Asten Does Nostalgia

Where nostalgia meets chaos, and Daisy won’t shut up about it

What Do You Mean That Wasn’t Normal?

by

in

A neurodivergent childhood in hindsight

You know that moment when you’re telling a funny childhood story and someone goes,

“Wait… that’s not a thing everyone did.”

And you just sit there like: 😐
Cool cool cool. So I wasn’t quirky, I was autistic.

Welcome to the rollercoaster of realising your childhood wasn’t “just a bit weird” — it was a collection of stims, special interests, shutdowns, and silent rules no one told you existed.

Here’s a non-exhaustive list of things I genuinely thought were universal experiences until, well… much too recently.


🧷 Lining things up for no reason

Books, DVDs, glitter gel pens, the crumbs on my plate — if it could be categorised, colour-coded, or arranged by height, it was. Bonus points if I got to do it again.

😵 Crying when plans changed

Even if the new plan was technically better. “We’re not going to Pizza Hut, we’re going to Disney World!”
Okay but… that’s not what we said earlier?? Cue meltdown in the middle of joy.

💀 Absolute terror of… random things

Pop hazards (aka balloons), the Budweiser frogs, loud hand dryers, and the intro to Newsround? That wasn’t just being “a bit sensitive.” That was full-body fear. Fight, flight, or run into my mum’s coat.

📣 Narrating everything like a TV show

“Now she’s going into the kitchen. She reaches for the biscuits. Will she choose custard creams or Bourbons? Let’s find out!”
And yes, I did this out loud. For years. Sorry to everyone who thought I was just pretending to be David Attenborough.

🪑 Sitting in the exact same chair every time

And if someone else sat there? I simply ceased to function. There is no backup chair. There is only The Chair™.

🧠 Memorising entire TV adverts

Not on purpose — just… absorbed them like a sponge. I could still recite the Moonpig dot com jingle mid-shutdown.

🔊 Not realising the volume of my voice

I was either a library whisper or accidentally doing a full-on theatrical monologue. No in-between.
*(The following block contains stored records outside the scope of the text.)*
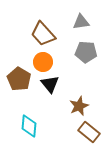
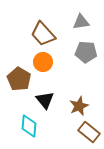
black triangle: moved 5 px left, 16 px down
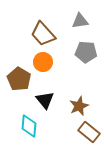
gray triangle: moved 1 px left, 1 px up
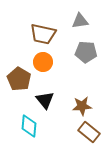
brown trapezoid: rotated 36 degrees counterclockwise
brown star: moved 3 px right; rotated 18 degrees clockwise
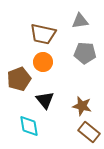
gray pentagon: moved 1 px left, 1 px down
brown pentagon: rotated 20 degrees clockwise
brown star: rotated 18 degrees clockwise
cyan diamond: rotated 15 degrees counterclockwise
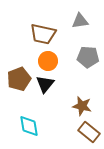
gray pentagon: moved 3 px right, 4 px down
orange circle: moved 5 px right, 1 px up
black triangle: moved 16 px up; rotated 18 degrees clockwise
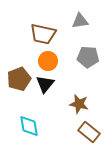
brown star: moved 3 px left, 2 px up
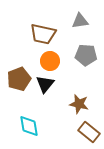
gray pentagon: moved 2 px left, 2 px up
orange circle: moved 2 px right
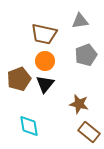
brown trapezoid: moved 1 px right
gray pentagon: rotated 25 degrees counterclockwise
orange circle: moved 5 px left
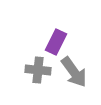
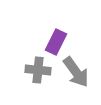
gray arrow: moved 2 px right
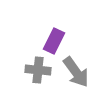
purple rectangle: moved 2 px left, 1 px up
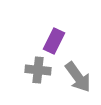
gray arrow: moved 2 px right, 5 px down
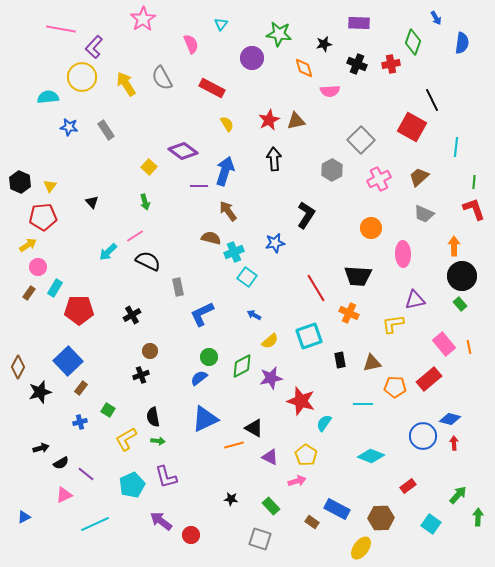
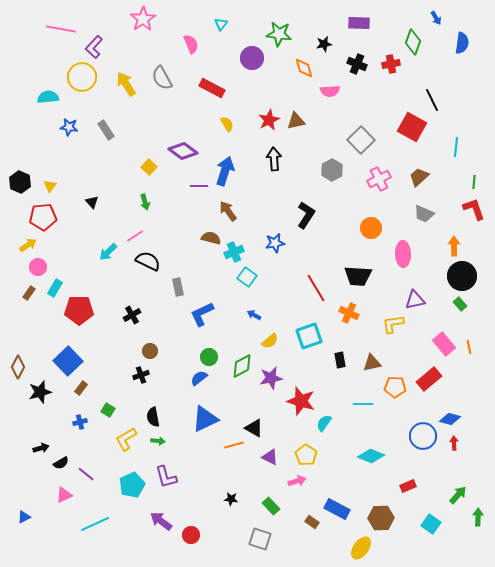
red rectangle at (408, 486): rotated 14 degrees clockwise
🫣 Avoiding eye contact like it was lava

And when I was forced to do it, I would count to five in my head like I was holding my breath underwater.
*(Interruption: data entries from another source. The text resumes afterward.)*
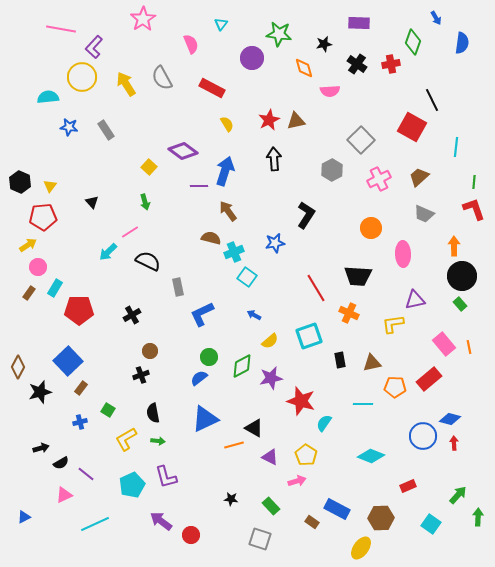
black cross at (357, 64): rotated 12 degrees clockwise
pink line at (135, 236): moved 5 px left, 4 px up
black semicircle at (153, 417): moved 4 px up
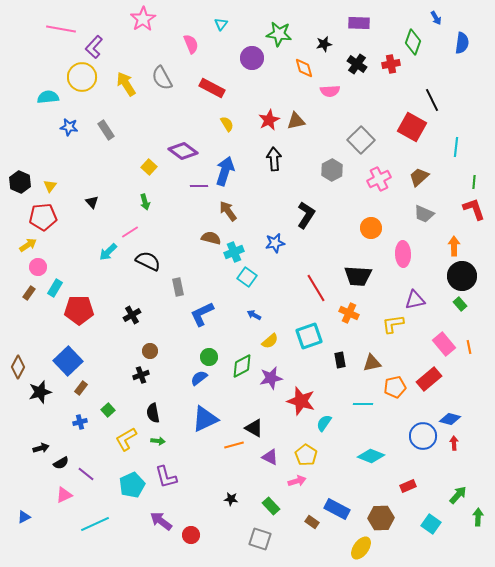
orange pentagon at (395, 387): rotated 15 degrees counterclockwise
green square at (108, 410): rotated 16 degrees clockwise
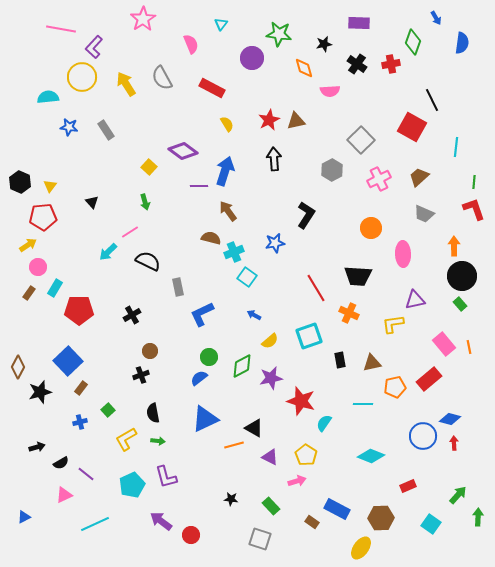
black arrow at (41, 448): moved 4 px left, 1 px up
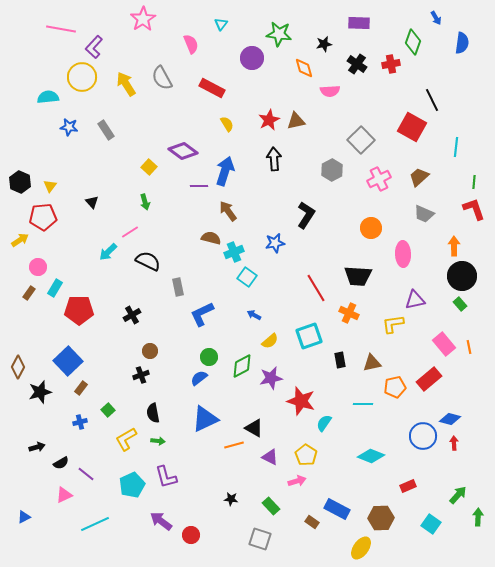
yellow arrow at (28, 245): moved 8 px left, 5 px up
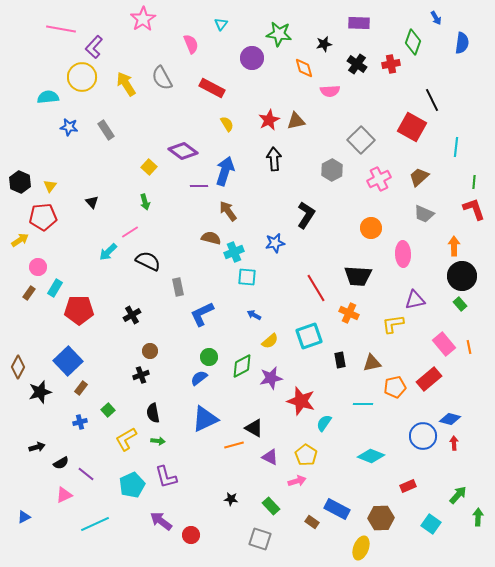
cyan square at (247, 277): rotated 30 degrees counterclockwise
yellow ellipse at (361, 548): rotated 15 degrees counterclockwise
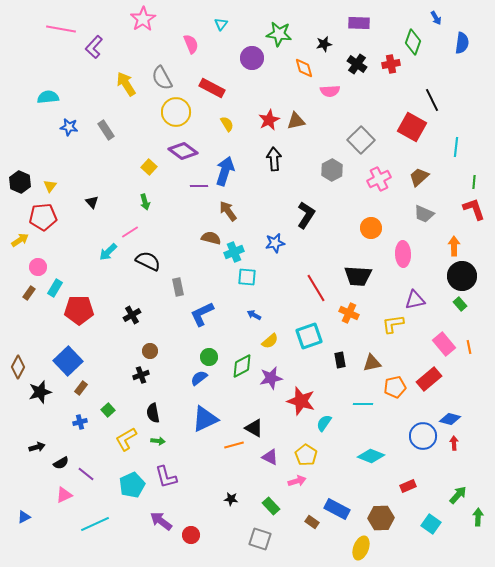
yellow circle at (82, 77): moved 94 px right, 35 px down
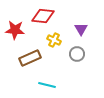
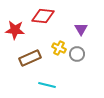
yellow cross: moved 5 px right, 8 px down
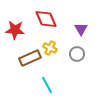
red diamond: moved 3 px right, 3 px down; rotated 60 degrees clockwise
yellow cross: moved 9 px left
cyan line: rotated 48 degrees clockwise
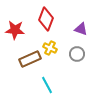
red diamond: rotated 45 degrees clockwise
purple triangle: rotated 40 degrees counterclockwise
brown rectangle: moved 1 px down
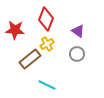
purple triangle: moved 3 px left, 2 px down; rotated 16 degrees clockwise
yellow cross: moved 3 px left, 4 px up; rotated 32 degrees clockwise
brown rectangle: rotated 15 degrees counterclockwise
cyan line: rotated 36 degrees counterclockwise
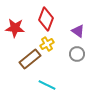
red star: moved 2 px up
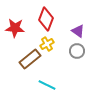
gray circle: moved 3 px up
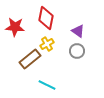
red diamond: moved 1 px up; rotated 10 degrees counterclockwise
red star: moved 1 px up
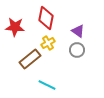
yellow cross: moved 1 px right, 1 px up
gray circle: moved 1 px up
💬 Repeating phrases or words that felt nice in my mouth

Sometimes random. Sometimes JLS lyrics. Sometimes “boing.” It was all fair game.
Oh, and if you told me to stop? I just did it quieter.

🧼 That one weird sensory routine

Peeling glue off my hands. Wearing the same soft hoodie every day. Chewing the sleeves.
Was I being “quirky”? No. I was just trying to exist.

🌀 Spinning in circles. For fun. For ages.

In the living room, on the playground, in the kitchen while someone was trying to cook. Just spinning like a malfunctioning fidget spinner with no shame.
Apparently that’s not what most kids did for half an hour at a time?? Okay then.

🗯️ “You didn’t just spin. You committed to the spin. That was interpretive dance, babe.” – Daisy


Final Thoughts (and a word from Daisy)

So yeah… turns out a lot of “funny little quirks” were actually sensory tools, coping mechanisms, or autistic traits I couldn’t name at the time. And I don’t feel embarrassed about them anymore. I feel seen.

And Daisy? Well…

🗯️ “You peeled glue off your hands. I peeled it off other people’s. One of us was normal. And it wasn’t you.”